L'errore da non fare
L'errore più comune è cuocere la mostarda a fuoco troppo alto. Se il fuoco è troppo vivace, lo zucchero caramella troppo velocemente, la frutta si disfa e lo sciroppo rimane grumoso. La mostarda deve cuocere lentamente e dolcemente, quasi in umido, perché la frutta rimanga intera e lo sciroppo diventi limpido e omogeneo. Un altro errore frequente è invasare la mostarda ancora tiepida: il vasetto potrebbe scappare vapore e il sigillo non sarà perfetto, compromettendo la conservazione.
I nostri consigli
- Conserva i vasetti chiusi in dispensa o in una cantina fresca per almeno un anno. Una volta aperto, mantieni il vasetto in frigorifero e consumalo entro 2-3 mesi. Se noti muffa, scarta il vasetto intero per sicurezza.
- Puoi variare la frutta secondo la stagione e i gusti: uva passa e datteri se preferisci più dolcezza, o aggiungere melograno in piccole quantità per una nota più acida.
- Accompagna la mostarda con formaggi a pasta dura o affumicati, oppure servila su una fetta sottile di pane tostato insieme a un formaggio cremoso per un antipasto elegante.

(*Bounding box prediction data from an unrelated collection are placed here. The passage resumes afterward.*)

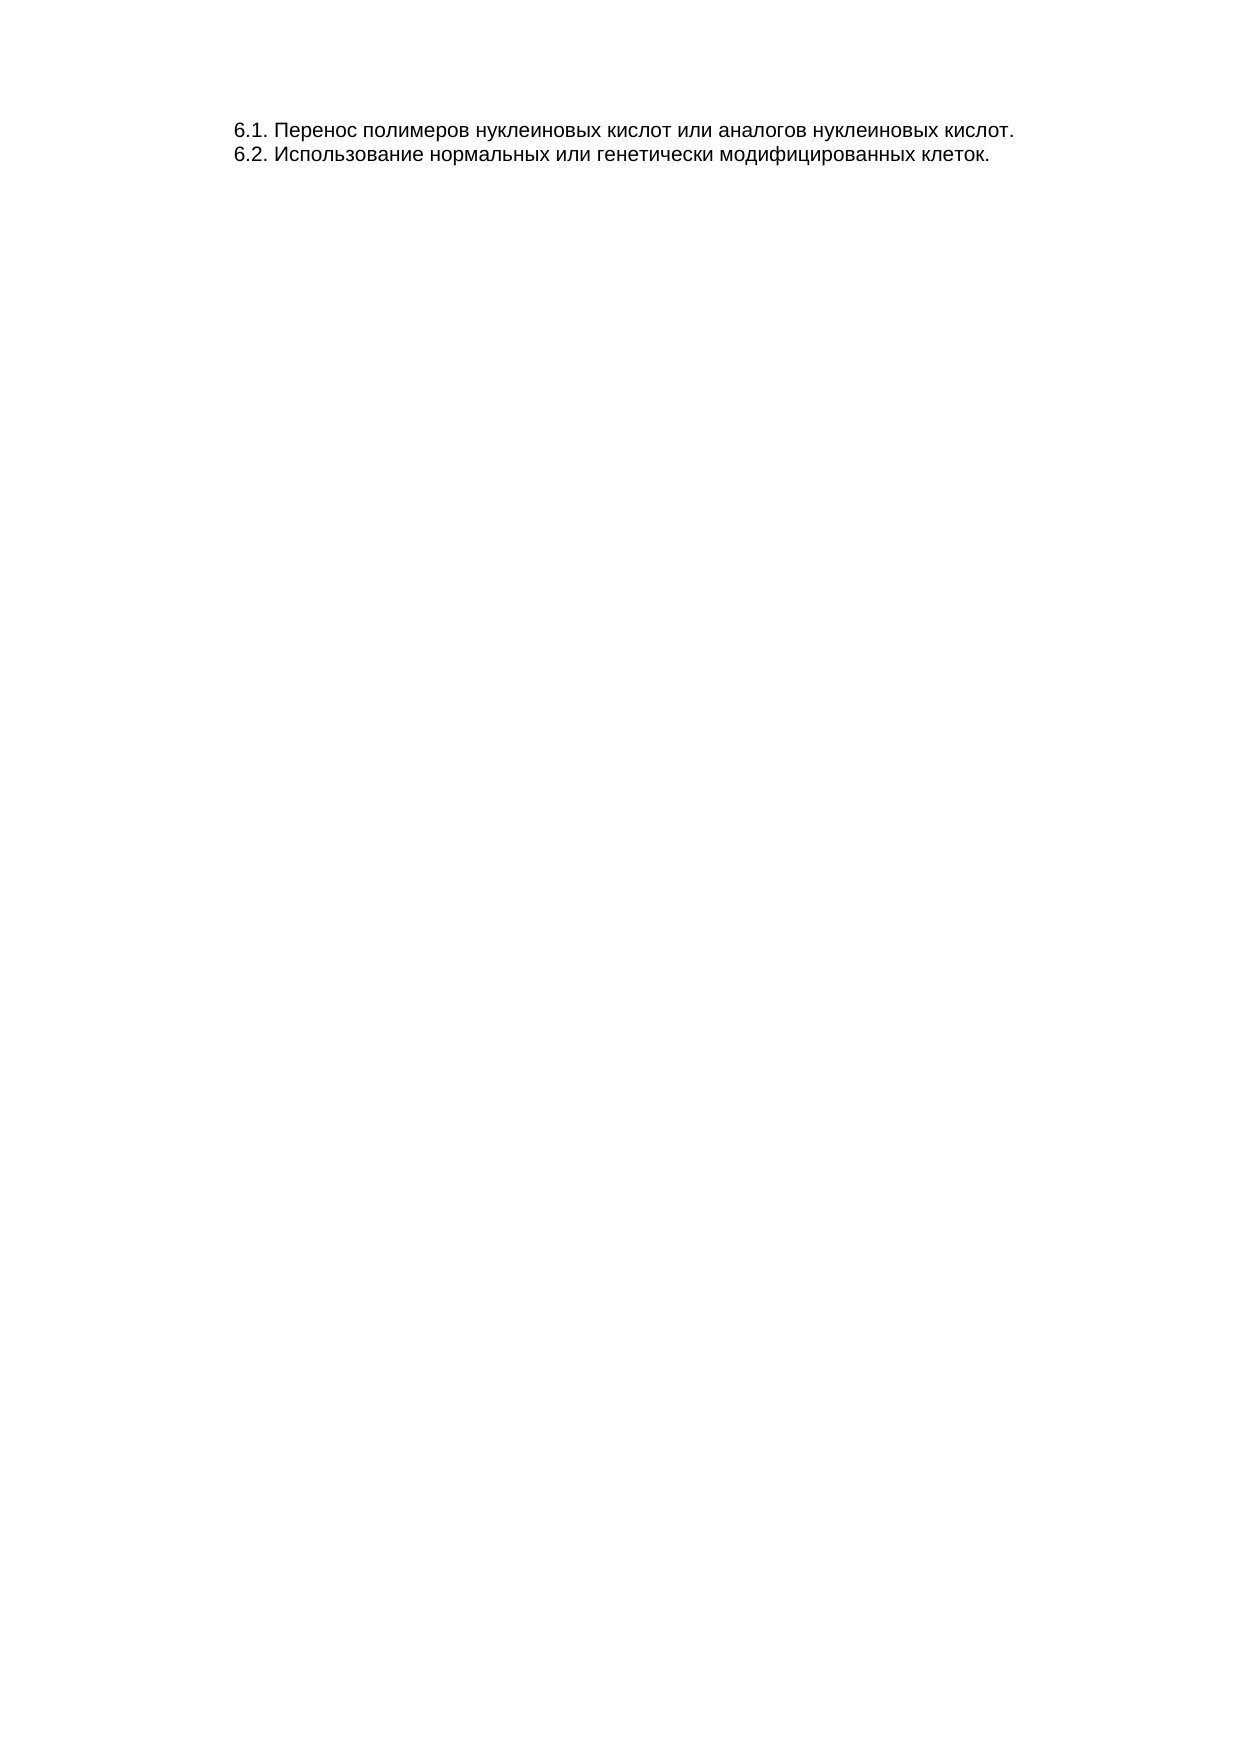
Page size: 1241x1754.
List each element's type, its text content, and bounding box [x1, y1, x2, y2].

text 6.2. Использование нормальных или генетически модифицированных клеток. [177, 142, 1152, 166]
text 6.1. Перенос полимеров нуклеиновых кислот или аналогов нуклеиновых кислот. [177, 118, 1152, 142]
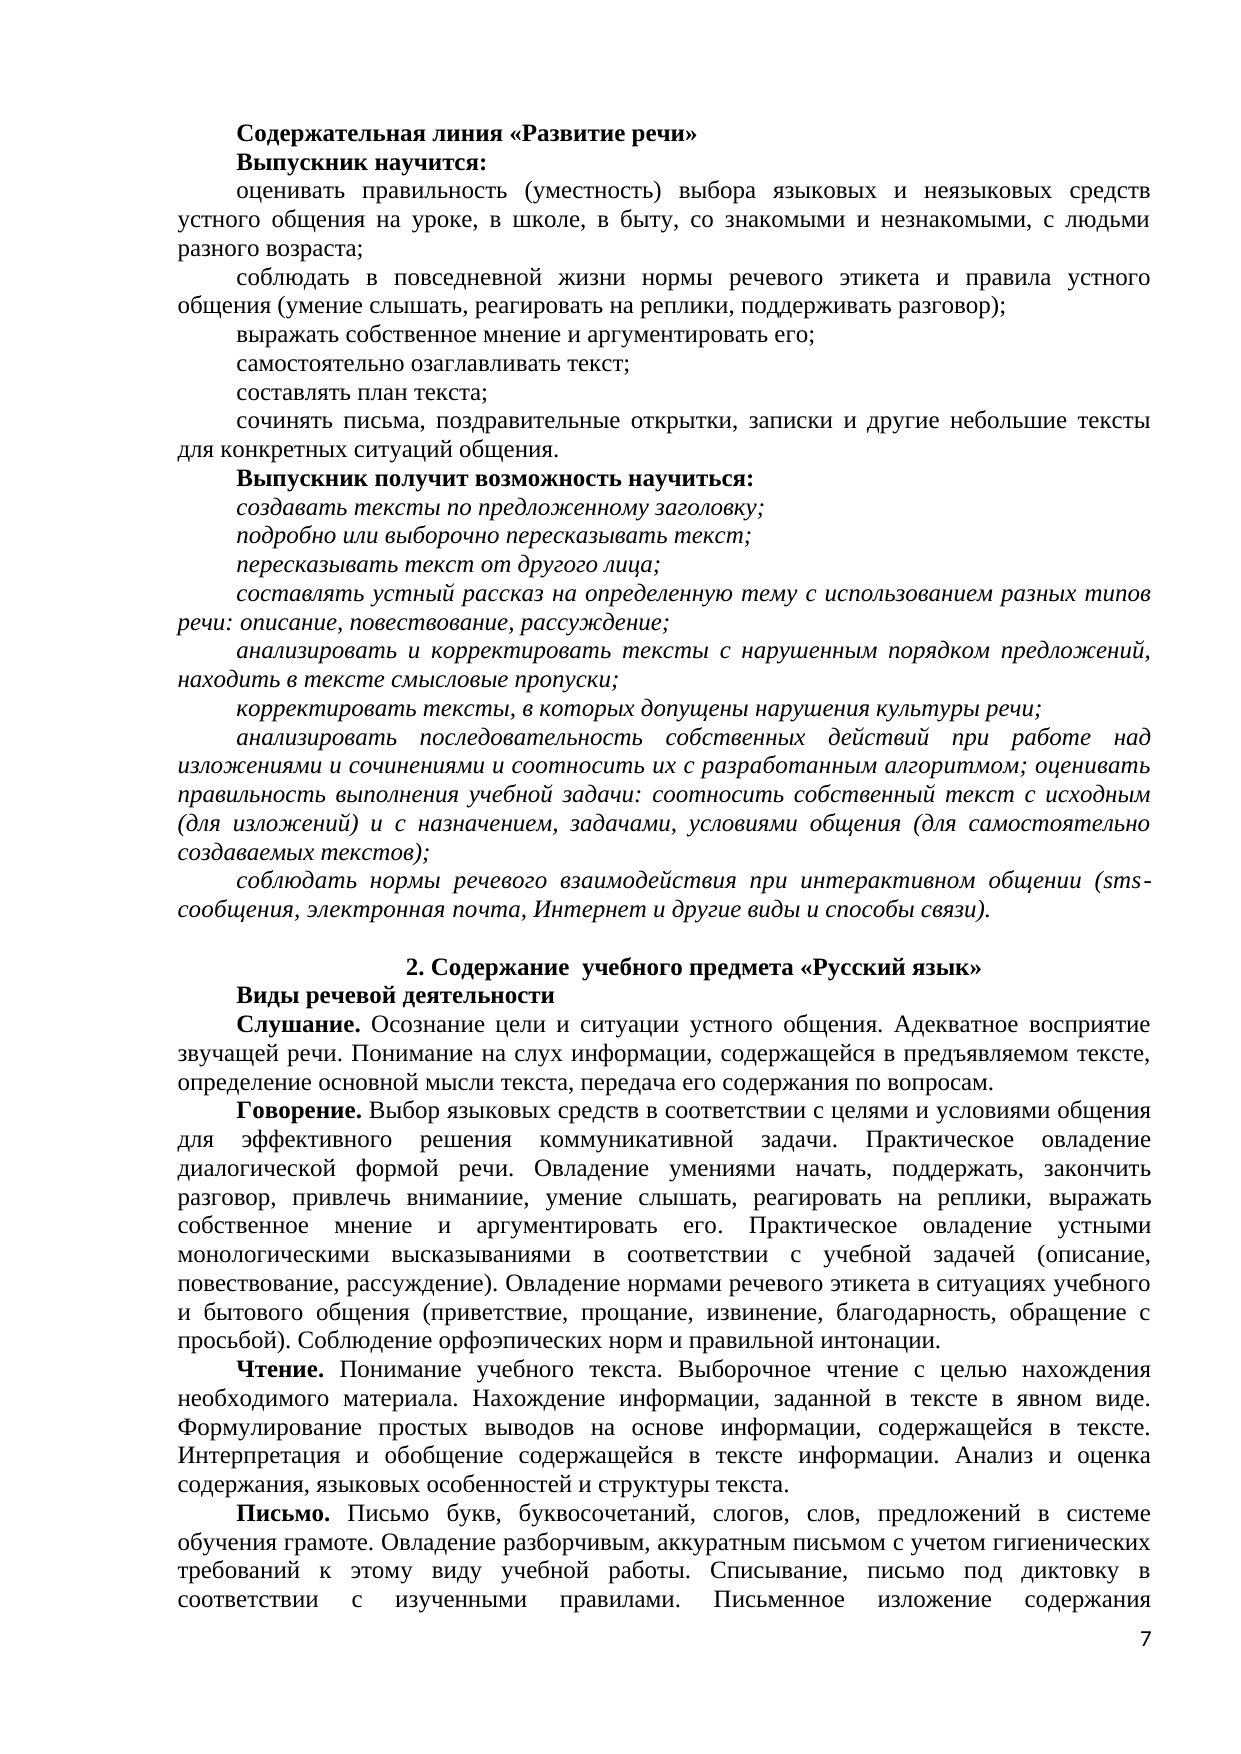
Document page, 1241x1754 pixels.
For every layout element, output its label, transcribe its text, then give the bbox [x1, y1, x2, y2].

text составлять устный рассказ на определенную тему с использованием разных типов речи: описание, повествование, рассуждение; [177, 578, 1152, 636]
text самостоятельно озаглавливать текст; [177, 348, 1152, 377]
text Слушание. Осознание цели и ситуации устного общения. Адекватное восприятие звучащей речи. Понимание на слух информации, содержащейся в предъявляемом тексте, определение основной мысли текста, передача его содержания по вопросам. [177, 1009, 1152, 1096]
text составлять план текста; [177, 377, 1152, 406]
text Выпускник научится: [177, 147, 1152, 176]
text корректировать тексты, в которых допущены нарушения культуры речи; [177, 693, 1152, 722]
text пересказывать текст от другого лица; [177, 549, 1152, 578]
text Выпускник получит возможность научиться: [177, 463, 1152, 492]
text соблюдать нормы речевого взаимодействия при интерактивном общении (sms­сообщения, электронная почта, Интернет и другие виды и способы связи). [177, 866, 1152, 923]
text Виды речевой деятельности [177, 981, 1152, 1009]
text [177, 1498, 1152, 1613]
text соблюдать в повседневной жизни нормы речевого этикета и правила устного общения (умение слышать, реагировать на реплики, поддерживать разговор); [177, 262, 1152, 319]
text сочинять письма, поздравительные открытки, записки и другие небольшие тексты для конкретных ситуаций общения. [177, 406, 1152, 463]
text 2. Содержание учебного предмета «Русский язык» [177, 952, 1152, 981]
text Говорение. Выбор языковых средств в соответствии с целями и условиями общения для эффективного решения коммуникативной задачи. Практическое овладение диалогической формой речи. Овладение умениями начать, поддержать, закончить разговор, привлечь вниманиие, умение слышать, реагировать на реплики, выражать собственное мнение и аргументировать его. Практическое овладение устными монологическими высказываниями в соответствии с учебной задачей (описание, повествование, рассуждение). Овладение нормами речевого этикета в ситуациях учебного и бытового общения (приветствие, прощание, извинение, благодарность, обращение с просьбой). Соблюдение орфоэпических норм и правильной интонации. [177, 1096, 1152, 1354]
text анализировать последовательность собственных действий при работе над изложениями и сочинениями и соотносить их с разработанным алгоритмом; оценивать правильность выполнения учебной задачи: соотносить собственный текст с исходным (для изложений) и с назначением, задачами, условиями общения (для самостоятельно создаваемых текстов); [177, 722, 1152, 866]
text создавать тексты по предложенному заголовку; [177, 492, 1152, 521]
text Содержательная линия «Развитие речи» [177, 118, 1152, 147]
text оценивать правильность (уместность) выбора языковых и неязыковых средств устного общения на уроке, в школе, в быту, со знакомыми и незнакомыми, с людьми разного возраста; [177, 176, 1152, 262]
text выражать собственное мнение и аргументировать его; [177, 319, 1152, 348]
text подробно или выборочно пересказывать текст; [177, 521, 1152, 549]
text Чтение. Понимание учебного текста. Выборочное чтение с целью нахождения необходимого материала. Нахождение информации, заданной в тексте в явном виде. Формулирование простых выводов на основе информации, содержащейся в тексте. Интерпретация и обобщение содержащейся в тексте информации. Анализ и оценка содержания, языковых особенностей и структуры текста. [177, 1354, 1152, 1498]
text анализировать и корректировать тексты с нарушенным порядком предложений, находить в тексте смысловые пропуски; [177, 636, 1152, 693]
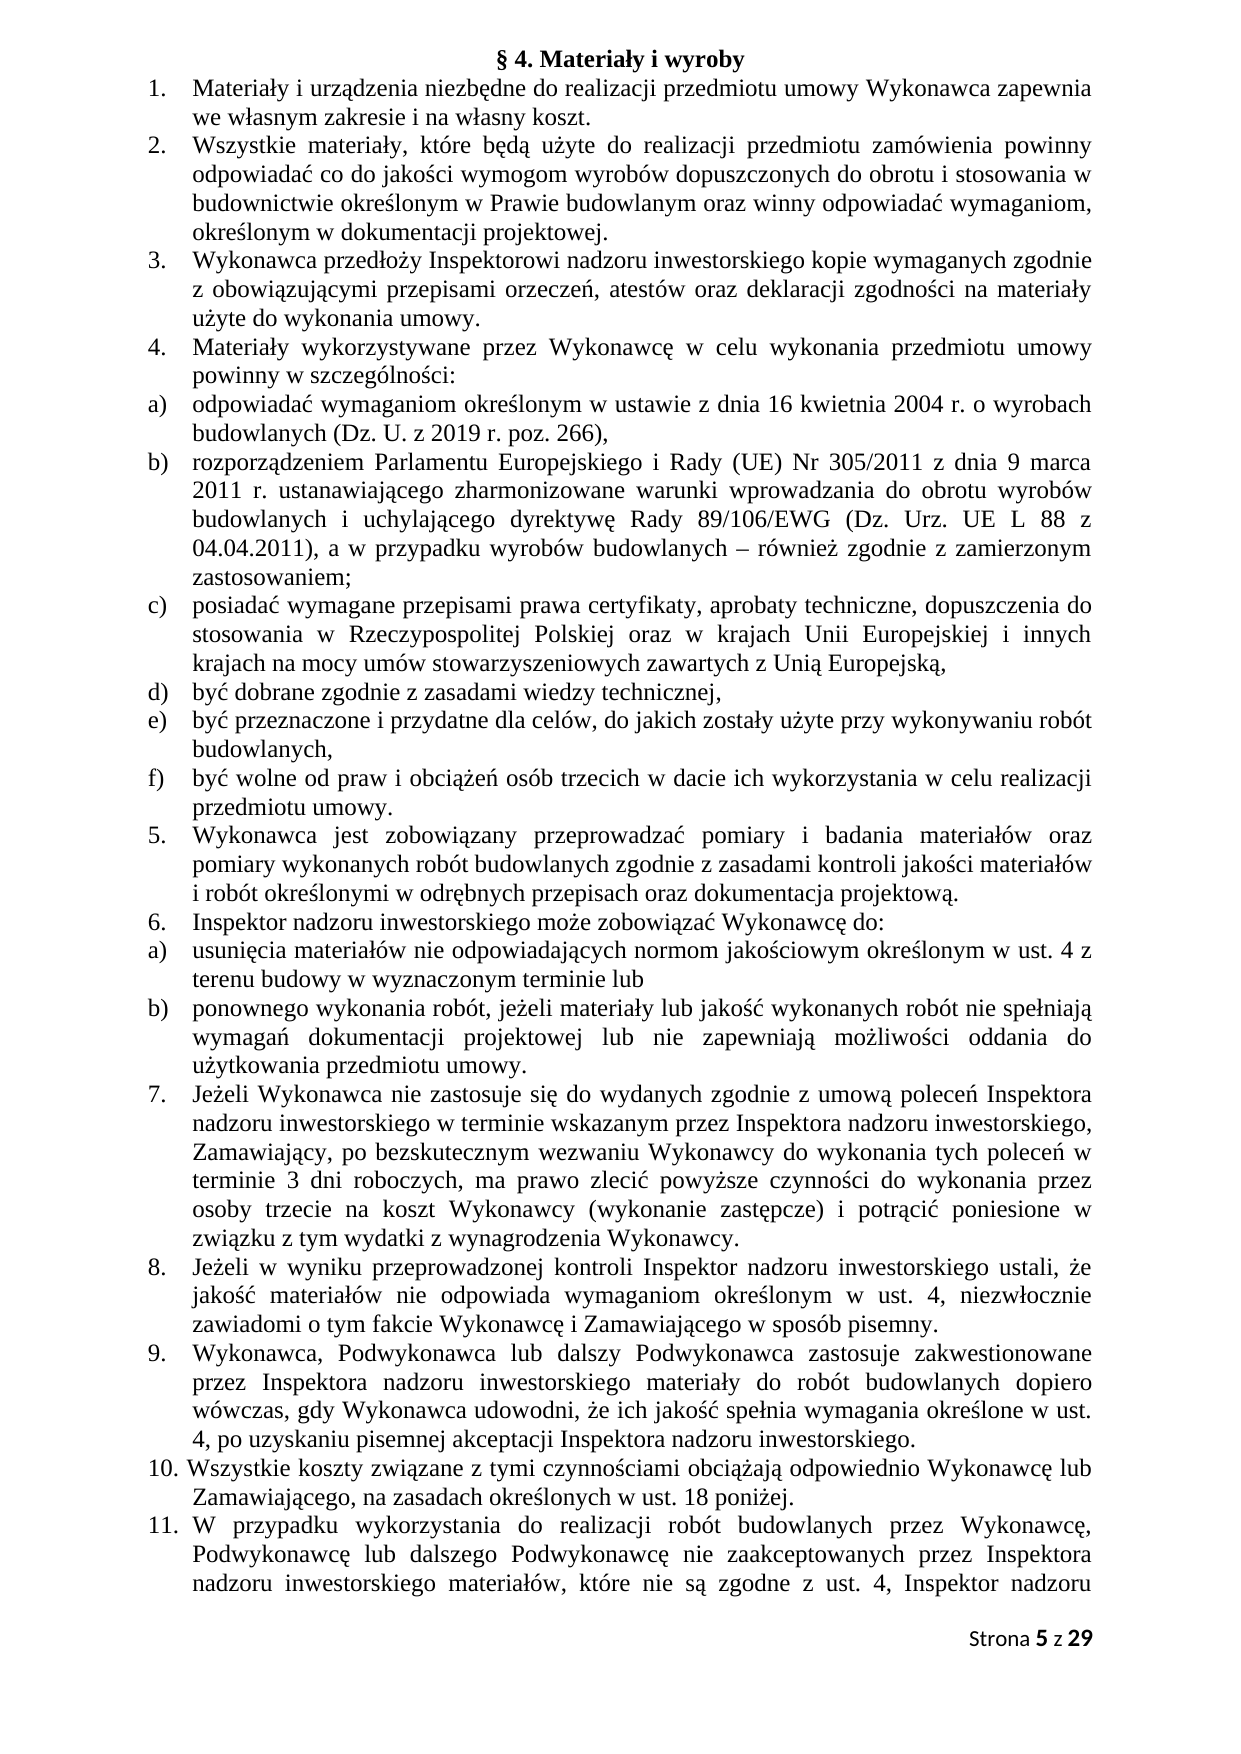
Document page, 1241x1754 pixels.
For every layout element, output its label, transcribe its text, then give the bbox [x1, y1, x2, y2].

text 3. Wykonawca przedłoży Inspektorowi nadzoru inwestorskiego kopie wymaganych zgodnie z obowiązującymi przepisami orzeczeń, atestów oraz deklaracji zgodności na materiały użyte do wykonania umowy. [148, 246, 1093, 332]
text 1. Materiały i urządzenia niezbędne do realizacji przedmiotu umowy Wykonawca zapewnia we własnym zakresie i na własny koszt. [148, 73, 1093, 131]
text 9. Wykonawca, Podwykonawca lub dalszy Podwykonawca zastosuje zakwestionowane przez Inspektora nadzoru inwestorskiego materiały do robót budowlanych dopiero wówczas, gdy Wykonawca udowodni, że ich jakość spełnia wymagania określone w ust. 4, po uzyskaniu pisemnej akceptacji Inspektora nadzoru inwestorskiego. [148, 1338, 1093, 1453]
text 6. Inspektor nadzoru inwestorskiego może zobowiązać Wykonawcę do: [148, 907, 1093, 936]
text 5. Wykonawca jest zobowiązany przeprowadzać pomiary i badania materiałów oraz pomiary wykonanych robót budowlanych zgodnie z zasadami kontroli jakości materiałów i robót określonymi w odrębnych przepisach oraz dokumentacja projektową. [148, 821, 1093, 907]
text a) usunięcia materiałów nie odpowiadających normom jakościowym określonym w ust. 4 z terenu budowy w wyznaczonym terminie lub [148, 936, 1093, 993]
text 7. Jeżeli Wykonawca nie zastosuje się do wydanych zgodnie z umową poleceń Inspektora nadzoru inwestorskiego w terminie wskazanym przez Inspektora nadzoru inwestorskiego, Zamawiający, po bezskutecznym wezwaniu Wykonawcy do wykonania tych poleceń w terminie 3 dni roboczych, ma prawo zlecić powyższe czynności do wykonania przez osoby trzecie na koszt Wykonawcy (wykonanie zastępcze) i potrącić poniesione w związku z tym wydatki z wynagrodzenia Wykonawcy. [148, 1079, 1093, 1252]
text c) posiadać wymagane przepisami prawa certyfikaty, aprobaty techniczne, dopuszczenia do stosowania w Rzeczypospolitej Polskiej oraz w krajach Unii Europejskiej i innych krajach na mocy umów stowarzyszeniowych zawartych z Unią Europejską, [148, 591, 1093, 677]
text § 4. Materiały i wyroby [148, 44, 1093, 73]
text 2. Wszystkie materiały, które będą użyte do realizacji przedmiotu zamówienia powinny odpowiadać co do jakości wymogom wyrobów dopuszczonych do obrotu i stosowania w budownictwie określonym w Prawie budowlanym oraz winny odpowiadać wymaganiom, określonym w dokumentacji projektowej. [148, 131, 1093, 246]
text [148, 1511, 1093, 1597]
text d) być dobrane zgodnie z zasadami wiedzy technicznej, [148, 677, 1093, 706]
text b) ponownego wykonania robót, jeżeli materiały lub jakość wykonanych robót nie spełniają wymagań dokumentacji projektowej lub nie zapewniają możliwości oddania do użytkowania przedmiotu umowy. [148, 993, 1093, 1079]
text 8. Jeżeli w wyniku przeprowadzonej kontroli Inspektor nadzoru inwestorskiego ustali, że jakość materiałów nie odpowiada wymaganiom określonym w ust. 4, niezwłocznie zawiadomi o tym fakcie Wykonawcę i Zamawiającego w sposób pisemny. [148, 1252, 1093, 1338]
text 10. Wszystkie koszty związane z tymi czynnościami obciążają odpowiednio Wykonawcę lub Zamawiającego, na zasadach określonych w ust. 18 poniżej. [148, 1453, 1093, 1511]
text e) być przeznaczone i przydatne dla celów, do jakich zostały użyte przy wykonywaniu robót budowlanych, [148, 706, 1093, 763]
text b) rozporządzeniem Parlamentu Europejskiego i Rady (UE) Nr 305/2011 z dnia 9 marca 2011 r. ustanawiającego zharmonizowane warunki wprowadzania do obrotu wyrobów budowlanych i uchylającego dyrektywę Rady 89/106/EWG (Dz. Urz. UE L 88 z 04.04.2011), a w przypadku wyrobów budowlanych – również zgodnie z zamierzonym zastosowaniem; [148, 447, 1093, 591]
text a) odpowiadać wymaganiom określonym w ustawie z dnia 16 kwietnia 2004 r. o wyrobach budowlanych (Dz. U. z 2019 r. poz. 266), [148, 389, 1093, 447]
text f) być wolne od praw i obciążeń osób trzecich w dacie ich wykorzystania w celu realizacji przedmiotu umowy. [148, 763, 1093, 821]
text 4. Materiały wykorzystywane przez Wykonawcę w celu wykonania przedmiotu umowy powinny w szczególności: [148, 332, 1093, 389]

- Se lo sciroppo finale è ancora troppo liquido dopo 90 minuti, estrai la frutta con un mestolo forato, continua la cottura solo dello sciroppo per altri 20 minuti, poi reimmergila e versla nei vasetti.
Quando prepararla
La mostarda di Asti si prepara in autunno e inverno, da settembre a febbraio, quando pere, mele e fichi secchi sono facilmente reperibili e il clima più fresco favorisce la conservazione. È il condimento ideale da regalare durante le festività natalizie come conserva fatta in casa, oppure da preparare in novembre per averla pronta durante i mesi invernali, quando accompagna naturalmente i formaggi e i piatti di carne della cucina italiana.
Domande frequenti
- Posso usare un'unica frutta invece della frutta mista? Sì, ma la mostarda perderà complessità di sapore. Il mix di pere, mele e frutta secca crea equilibrio tra dolcezza e acidità. Se usi solo mele, aggiungi un poco di succo di limone in più.
- La senape in grani è obbligatoria? Sì, è l'elemento caratterizzante della mostarda. Senza non è più mostarda, ma una semplice conserva di frutta. La senape dà il piccante tipico.
- Quanto tempo ci vuole prima di consumarla? Idealmente attendi una settimana dopo l'invasamento perché i sapori si armonizzino. Una settimana di riposo rende la mostarda più omogenea e meno acida.
- Come so se i vasetti sono sigillati bene? Quando i vasetti si raffreddano completamente, il tappo deve essere leggermente incavato verso il basso e non deve fare rumore se lo premi. Se rimane bombato, il sigillo non è perfetto e il vasetto non si conserverà.